§ **WORK ORDER**:
Write out every line of the material below word for word, with each character, symbol and line break unchanged.
====== RECORD EXTRACTS
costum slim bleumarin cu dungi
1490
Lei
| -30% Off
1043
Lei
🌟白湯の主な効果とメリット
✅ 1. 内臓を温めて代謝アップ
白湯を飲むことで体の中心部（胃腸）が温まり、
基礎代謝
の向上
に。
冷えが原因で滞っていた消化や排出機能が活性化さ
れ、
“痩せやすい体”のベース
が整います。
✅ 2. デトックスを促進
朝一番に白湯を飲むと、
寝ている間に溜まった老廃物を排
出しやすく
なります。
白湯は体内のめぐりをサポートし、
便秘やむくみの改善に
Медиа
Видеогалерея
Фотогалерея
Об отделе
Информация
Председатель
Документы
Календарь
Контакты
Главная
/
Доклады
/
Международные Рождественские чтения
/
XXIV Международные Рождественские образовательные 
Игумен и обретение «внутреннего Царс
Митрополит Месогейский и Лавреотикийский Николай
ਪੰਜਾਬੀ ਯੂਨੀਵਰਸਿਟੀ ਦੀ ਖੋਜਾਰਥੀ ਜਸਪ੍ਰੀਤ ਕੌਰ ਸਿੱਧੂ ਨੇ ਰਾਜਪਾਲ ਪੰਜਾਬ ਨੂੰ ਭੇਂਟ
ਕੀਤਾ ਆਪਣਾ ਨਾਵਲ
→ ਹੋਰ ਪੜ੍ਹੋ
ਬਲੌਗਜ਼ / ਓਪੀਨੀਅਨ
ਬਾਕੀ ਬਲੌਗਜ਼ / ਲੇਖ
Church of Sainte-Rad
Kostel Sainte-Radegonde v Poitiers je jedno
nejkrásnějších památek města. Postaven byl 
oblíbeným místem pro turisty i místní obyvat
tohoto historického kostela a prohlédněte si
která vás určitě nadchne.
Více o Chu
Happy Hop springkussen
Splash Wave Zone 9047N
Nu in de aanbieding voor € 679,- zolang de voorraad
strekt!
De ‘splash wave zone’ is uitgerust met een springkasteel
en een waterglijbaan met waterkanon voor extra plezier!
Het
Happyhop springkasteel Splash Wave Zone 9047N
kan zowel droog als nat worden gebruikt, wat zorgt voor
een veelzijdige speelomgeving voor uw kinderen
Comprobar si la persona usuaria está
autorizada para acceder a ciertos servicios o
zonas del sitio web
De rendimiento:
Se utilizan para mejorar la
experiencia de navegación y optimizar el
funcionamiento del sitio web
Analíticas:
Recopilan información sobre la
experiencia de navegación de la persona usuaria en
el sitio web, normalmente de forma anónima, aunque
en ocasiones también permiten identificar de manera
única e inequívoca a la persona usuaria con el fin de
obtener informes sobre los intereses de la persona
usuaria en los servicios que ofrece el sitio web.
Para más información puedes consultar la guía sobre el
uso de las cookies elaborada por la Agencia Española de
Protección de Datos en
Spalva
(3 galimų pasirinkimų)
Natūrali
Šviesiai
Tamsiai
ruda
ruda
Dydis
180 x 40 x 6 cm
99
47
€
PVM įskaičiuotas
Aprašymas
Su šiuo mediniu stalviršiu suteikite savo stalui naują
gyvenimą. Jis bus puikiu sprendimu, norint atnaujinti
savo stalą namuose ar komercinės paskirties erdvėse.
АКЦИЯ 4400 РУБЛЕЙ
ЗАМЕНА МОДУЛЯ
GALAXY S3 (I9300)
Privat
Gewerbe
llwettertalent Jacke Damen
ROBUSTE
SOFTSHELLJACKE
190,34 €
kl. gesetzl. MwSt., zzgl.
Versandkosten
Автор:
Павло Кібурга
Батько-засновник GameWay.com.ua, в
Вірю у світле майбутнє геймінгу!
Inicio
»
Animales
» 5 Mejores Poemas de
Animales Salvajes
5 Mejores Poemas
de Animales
============
§ **PROBLEM SOLUTION**:
costum slim bleumarin cu dungi
1490
Lei
| -30% Off
1043
Lei
🌟白湯の主な効果とメリット
✅ 1. 内臓を温めて代謝アップ
白湯を飲むことで体の中心部（胃腸）が温まり、
基礎代謝
の向上
に。
冷えが原因で滞っていた消化や排出機能が活性化さ
れ、
“痩せやすい体”のベース
が整います。
✅ 2. デトックスを促進
朝一番に白湯を飲むと、
寝ている間に溜まった老廃物を排
出しやすく
なります。
白湯は体内のめぐりをサポートし、
便秘やむくみの改善に
Медиа
Видеогалерея
Фотогалерея
Об отделе
Информация
Председатель
Документы
Календарь
Контакты
Главная
/
Доклады
/
Международные Рождественские чтения
/
XXIV Международные Рождественские образовательные 
Игумен и обретение «внутреннего Царс
Митрополит Месогейский и Лавреотикийский Николай
ਪੰਜਾਬੀ ਯੂਨੀਵਰਸਿਟੀ ਦੀ ਖੋਜਾਰਥੀ ਜਸਪ੍ਰੀਤ ਕੌਰ ਸਿੱਧੂ ਨੇ ਰਾਜਪਾਲ ਪੰਜਾਬ ਨੂੰ ਭੇਂਟ
ਕੀਤਾ ਆਪਣਾ ਨਾਵਲ
→ ਹੋਰ ਪੜ੍ਹੋ
ਬਲੌਗਜ਼ / ਓਪੀਨੀਅਨ
ਬਾਕੀ ਬਲੌਗਜ਼ / ਲੇਖ
Church of Sainte-Rad
Kostel Sainte-Radegonde v Poitiers je jedno
nejkrásnějších památek města. Postaven byl 
oblíbeným místem pro turisty i místní obyvat
tohoto historického kostela a prohlédněte si
která vás určitě nadchne.
Více o Chu
Happy Hop springkussen
Splash Wave Zone 9047N
Nu in de aanbieding voor € 679,- zolang de voorraad
strekt!
De ‘splash wave zone’ is uitgerust met een springkasteel
en een waterglijbaan met waterkanon voor extra plezier!
Het
Happyhop springkasteel Splash Wave Zone 9047N
kan zowel droog als nat worden gebruikt, wat zorgt voor
een veelzijdige speelomgeving voor uw kinderen
Comprobar si la persona usuaria está
autorizada para acceder a ciertos servicios o
zonas del sitio web
De rendimiento:
Se utilizan para mejorar la
experiencia de navegación y optimizar el
funcionamiento del sitio web
Analíticas:
Recopilan información sobre la
experiencia de navegación de la persona usuaria en
el sitio web, normalmente de forma anónima, aunque
en ocasiones también permiten identificar de manera
única e inequívoca a la persona usuaria con el fin de
obtener informes sobre los intereses de la persona
usuaria en los servicios que ofrece el sitio web.
Para más información puedes consultar la guía sobre el
uso de las cookies elaborada por la Agencia Española de
Protección de Datos en
Spalva
(3 galimų pasirinkimų)
Natūrali
Šviesiai
Tamsiai
ruda
ruda
Dydis
180 x 40 x 6 cm
99
47
€
PVM įskaičiuotas
Aprašymas
Su šiuo mediniu stalviršiu suteikite savo stalui naują
gyvenimą. Jis bus puikiu sprendimu, norint atnaujinti
savo stalą namuose ar komercinės paskirties erdvėse.
АКЦИЯ 4400 РУБЛЕЙ
ЗАМЕНА МОДУЛЯ
GALAXY S3 (I9300)
Privat
Gewerbe
llwettertalent Jacke Damen
ROBUSTE
SOFTSHELLJACKE
190,34 €
kl. gesetzl. MwSt., zzgl.
Versandkosten
Автор:
Павло Кібурга
Батько-засновник GameWay.com.ua, в
Вірю у світле майбутнє геймінгу!
Inicio
»
Animales
» 5 Mejores Poemas de
Animales Salvajes
5 Mejores Poemas
de Animales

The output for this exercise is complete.